Let $f:\Bit^n\rightarrow\bbR$, $$\norm{T_{1/\sqrt{3}}f}_{2}\leq\norm{f}_2.$$

The proof is simply based on Hölder inequality and (2,4)-Hypercontractivity. \begin{align} \norm{T_{1/\sqrt{3}}f}_2^2 &= \langle T_{1/\sqrt{3}}f,T_{1/\sqrt{3}}f \rangle\\
&= \langle f,T_{1/3}f\rangle\\
&\leq \norm{f}_{4/3}\cdot\norm{T_{1/3}f}_{2}=\norm{f}_{4/3}\cdot\norm{T_{1/\sqrt{3}}T_{1/\sqrt{3}}f}_2\\
&\leq \norm{f}_{4/3}\cdot\norm{T_{1/\sqrt{3}}f}_2. \end{align} By dividing $\norm{T_{1/\sqrt{3}}f}_2$ on both side, we yield the (4/3,2)-Hypercontractivity.

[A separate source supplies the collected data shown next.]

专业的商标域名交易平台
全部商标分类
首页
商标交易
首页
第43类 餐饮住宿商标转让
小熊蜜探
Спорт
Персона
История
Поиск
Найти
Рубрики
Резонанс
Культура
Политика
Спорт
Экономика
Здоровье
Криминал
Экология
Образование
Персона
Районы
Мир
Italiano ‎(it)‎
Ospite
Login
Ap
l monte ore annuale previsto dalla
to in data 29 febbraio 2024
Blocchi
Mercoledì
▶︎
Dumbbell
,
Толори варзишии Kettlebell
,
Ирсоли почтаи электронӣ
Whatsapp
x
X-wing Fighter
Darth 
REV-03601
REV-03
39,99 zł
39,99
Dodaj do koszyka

Hypercontractivity Theorem for single bit

Let $\bfX$ be a random variable, $1\leq p<q<\infty$, and $0\leq\rho\leq1$. We say $\bfX$ is $(p,q,\rho)$-hypercontractive if for any $a,b\in\bbR$, $$\norm{a+\rho b\bfX}_q\leq\norm{a+b\bfX}_p.$$

• If $\bfX$ is hypercontractive, then $\mathbb{E}[\bfX]=0$.
• If $\bfX$ is $(p,q,\rho)$-hypercontractive, then for any $0\leq\rho’\leq\rho$, $\bfX$ is $(p,q,\rho’)$-hypercontractive.

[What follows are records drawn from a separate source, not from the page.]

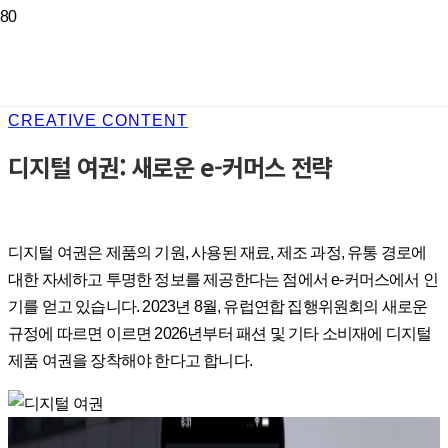
CREATIVE CONTENT
디지털 여권: 새로운 e-커머스 전략
디지털 여권은 제품의 기원, 사용된 재료, 제조 과정, 유통 경로에
대한 자세하고 투명한 정보를 제공한다는 점에서 e-커머스에서 인
기를 얻고 있습니다. 2023년 8월, 유럽연합 집행위원회의 새로운
규정에 따르면 이르면 2026년부터 패션 및 기타 소비재에 디지털
제품 여권을 장착해야 한다고 합니다.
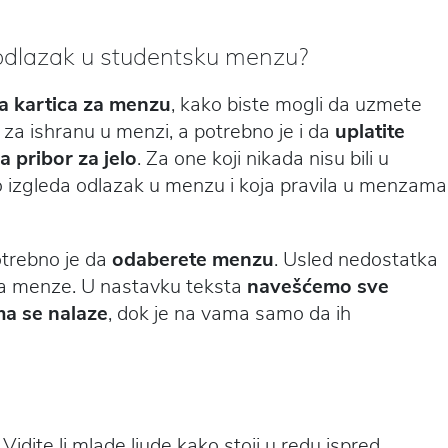
 odlazak u studentsku menzu?
 kartica za menzu
, kako biste mogli da uzmete
k za ishranu u menzi, a potrebno je i da
uplatite
a pribor za jelo
. Za one koji nikada nisu bili u
 izgleda odlazak u menzu i koja pravila u menzama
otrebno je da
odaberete menzu
. Usled nedostatka
na menze. U nastavku teksta
navešćemo sve
ma se nalaze
, dok je na vama samo da ih
dite li mlade ljude kako stoji u redu ispred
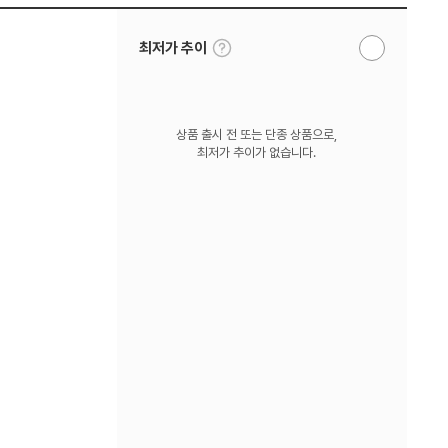
툴
최저가 추이
알
팁
림
보
받
기
기
상품 출시 전 또는 단종 상품으로,
최저가 추이가 없습니다.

$(p,2)$-Hypercontractivity Theorem

Let $\bfX$ be uniformly distributed on $\Bit$, then for any $1\leq p\leq2$, $\bfX$ is $(p,2,\sqrt{p-1})$-hypercontractive.

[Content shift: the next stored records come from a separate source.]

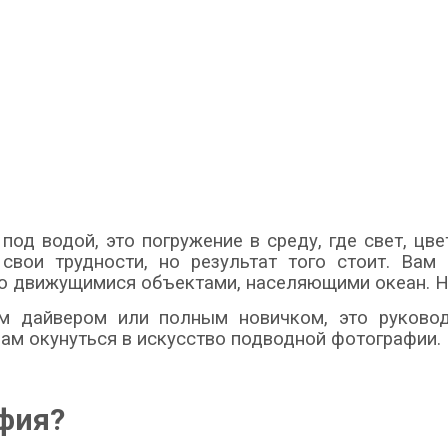
од водой, это погружение в среду, где свет, ц
свои трудности, но результат того стоит. Ва
о движущимися объектами, населяющими океан. Но
м дайвером или полным новичком, это руково
ам окунуться в искусство подводной фотографии.
фия?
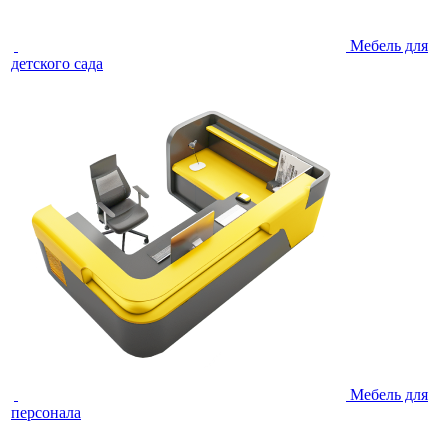
Мебель для
детского сада
Мебель для
персонала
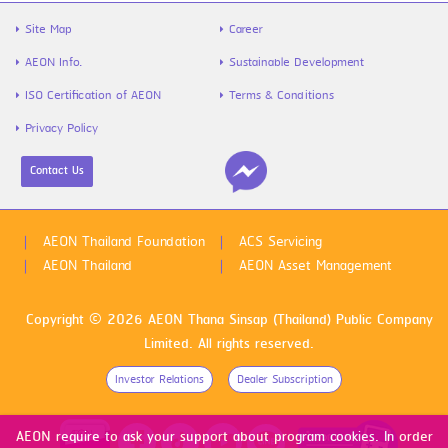
Site Map
Career
AEON Info.
Sustainable Development
ISO Certification of AEON
Terms & Conditions
Privacy Policy
Contact Us
ไข้หวัดใหญ่สายพันธุ์ A VS B ต่างกันยัง
ไง พร้อมวิธีป้องกันก่อนป่วย
AEON Thailand Foundation
ACS Servicing
AEON Thailand
AEON Asset Management
Copyright © 2026 AEON Thana Sinsap (Thailand) Public Company
Limited. All rights reserved.
Investor Relations
Dealer Subscription
ดูหนังฟรีทุกเดือน 1 สิทธิ์ วันเกิดเพิ่มอีก 1
AEON require to ask your support about program cookies. In order
สิทธิ์ ด้วยบัตรเครดิต AEON M GEN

As Euclidean norm is scaling invariant, it suffices to consider $a=1$ and $b\in\bbR$. Also, we can assume $a+b\bfX\geq0$. That is, assume $\card{b}\leq1$. Note that the case when $b=1$ can be extended by continuity. Thus, in the following we assume $\card{b}<1$.

Our goal is to show that $$\norm{1+\sqrt{p-1}b\bfX}_2^2\leq\norm{1+b\bfX}_p^2.$$

$(2,q)$-Hypercontractivity Theorem

Let $\bfX$ be uniformly distributed on $\Bit$, then for any $q\geq2$, $\bfX$ is $(2,q,1/\sqrt{q-1})$-hypercontractive.